== DATASET EXTRACT ==
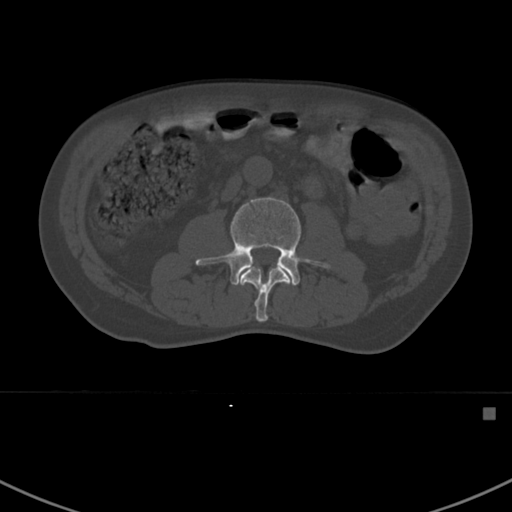
CT including the spine, one axial slice; position 272 of 412 along the scan axis; 120 kVp; bone window (W 1800 / L 400 HU); 1.5 mm slice thickness; 512 × 512 image matrix, field of view 358 × 358 mm. Male patient, age 59 years. From the clinical record (not read from this slice): primary cancer: prostate.
Structures marked on this image (semi-automatic segmentation, software-assisted and operator-edited):
- L2 vertebra: bounding box (x1, y1, x2, y2) in pixels: (240, 266, 290, 322)
- L3 vertebra: (195, 197, 331, 286)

== TASK OBJECTIVE ==
Every line of the listing that includes the word "vertebra" belongs in the answer.

== RESPONSE FOR THIS EXERCISE ==
- L2 vertebra: bounding box (x1, y1, x2, y2) in pixels: (240, 266, 290, 322)
- L3 vertebra: (195, 197, 331, 286)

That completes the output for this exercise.